Sometimes I figure these things out on my own, but more often I learn them from someone. Pouring fast came from my Aunt Anne; I think of her every time I open a fresh carton of juice or milk. Lou was the first one to stop my hand from scratching my skin down to the bone, and he helped me grit my teeth through that thirty minutes the first time. It’s a nice connection to have with someone. Not long ago I sent an email to my friend Nick to tell him that I had had sushi that day, and I remembered that he was the one, years ago, to show me how to mix soy sauce and wasabi in the little bowl that comes with sushi. He was pleased to hear it and said he, too, remembered who taught him that.
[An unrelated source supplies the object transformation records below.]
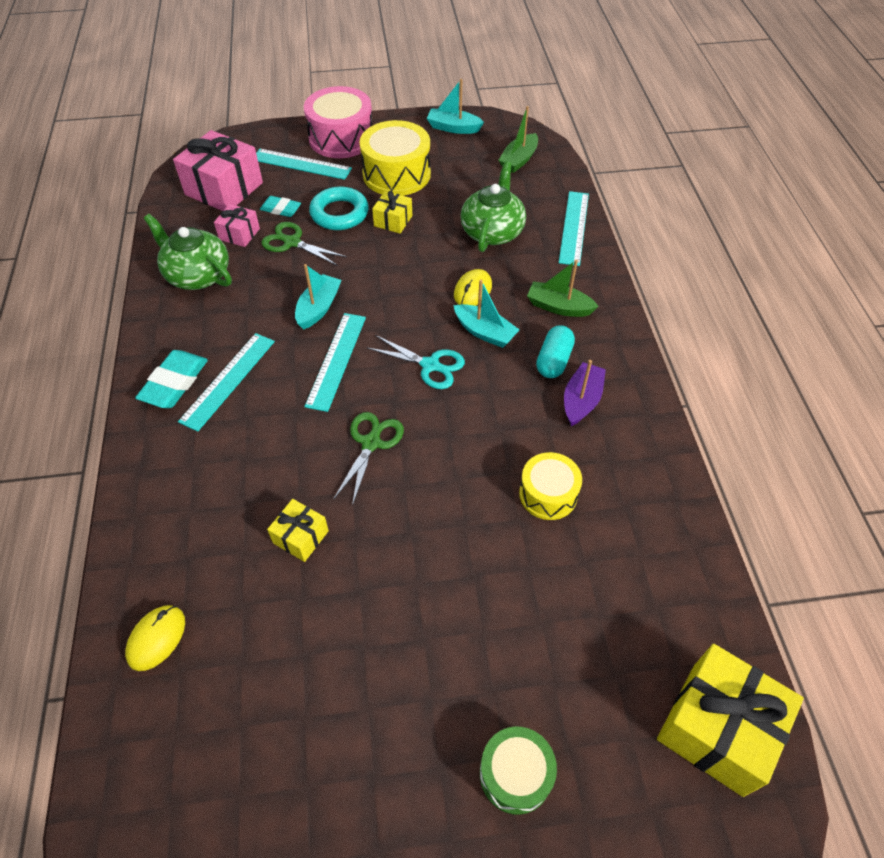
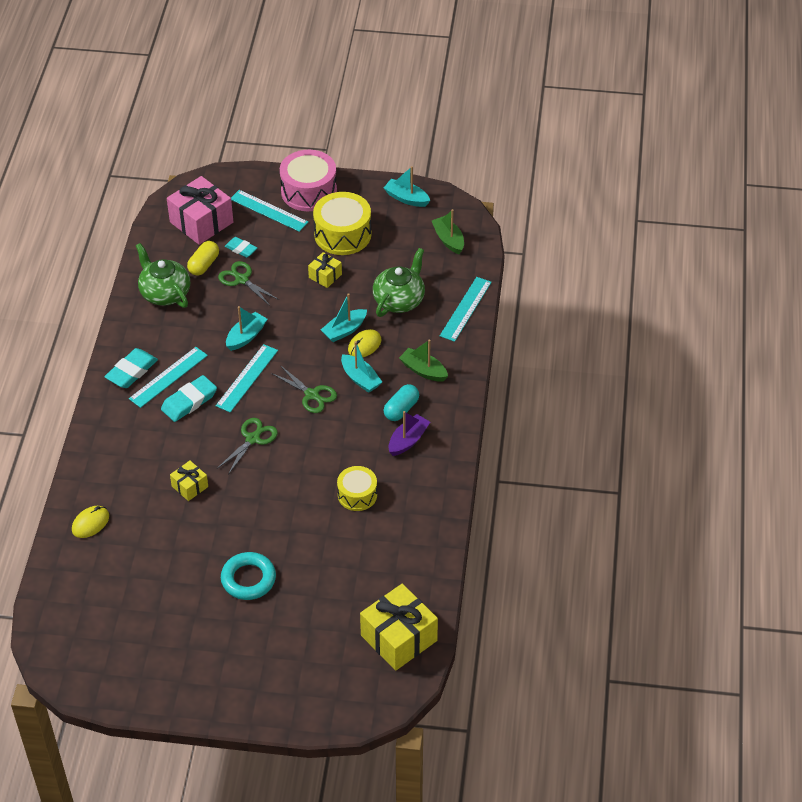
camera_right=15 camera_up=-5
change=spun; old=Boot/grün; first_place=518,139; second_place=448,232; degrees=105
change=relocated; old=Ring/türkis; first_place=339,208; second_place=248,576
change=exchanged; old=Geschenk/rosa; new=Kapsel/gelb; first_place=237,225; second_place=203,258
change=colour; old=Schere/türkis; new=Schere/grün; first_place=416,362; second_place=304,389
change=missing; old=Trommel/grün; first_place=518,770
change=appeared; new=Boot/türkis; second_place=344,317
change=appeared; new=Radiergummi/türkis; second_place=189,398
So here’s your chance to earn some lifelong gratitude and lodge yourself in another person’s memory: What practical tips can YOU pass along?
10 Comments
Margaret Yang
If you’re squinting at the computer screen because the website you’re on uses a teeny tiny font, hit CTRL and + on your computer at the same time and the font will magically enlarge. You can even do it multiple times. Hit CTRL and – to shrink it back down.
Colleen Newvine Tebeau
Margaret, I’ve done this since you taught me your trick in your 40 things I have learned at 40. Thank you! https://newvinegrowing.com/2011/06/23/40-things-i-have-learned-at-40-by-margaret-yang/
Amy Spooner
If you’re trying to cut down on nighttime snacking (or kill your craving for dessert), brush your teeth right after dinner.
Eleanor Traubman
When you get home from work or errands, make the first thing you do be to empty out your bags and/or purse to find homes for things. Have a staging area where you keep things that you will “re-load” into your bag or purse the next time you go out – keys, wallet, important documents, etc. Makes packing and unpacking much simpler!
Colleen Newvine Tebeau
Eleanor, I like this idea — I’m a stickler for hanging up my keys immediately after walking in, as I’ve wasted too many hours of my life looking for wayward keys, but I’ve never had a process to immediately deal with the junk stuffed in my bag. I might have to try this.
Eleanor
Cool! I have some inexpensive plastic baskets to divide these bag contents up. One for sunglasses, one for my wallet, etc.
Colleen Newvine Tebeau
If you have a cast iron pan that’s really messy from cooking, instead of scrubbing it, put a little water in it and put it on the stove on high heat. Whatever junk is stuck to the pan will peel off as the water comes to a boil.
(Then you’ll have to dry it, oil it and heat it again, but at least you won’t wear out your arm scrubbing.)
I’m also told boiling some salt and vinegar in a non stick pan works the same way, but I haven’t tried it yet.
jenandkerry
This is a fun question. Wow. I feel as if there are so many MacGyver tips that I have but I’m hard pressed to think of many now.
Lipstick can double as firestarter
Toilet seat liners can be used as blotting papers
A Sharpie can fix shoe scuffs or furniture nicks
Twist-ties can be used as stitch markers when knitting
I’ll keep thinking on this one…
Amy Throndsen
I loved each of these! I do the cast iron pan trick all the time. This might be weird, but since I don’t have a garbage disposal, I freeze my food garbage and throw it away when I take out the garbage so my garbage doesn’t stink.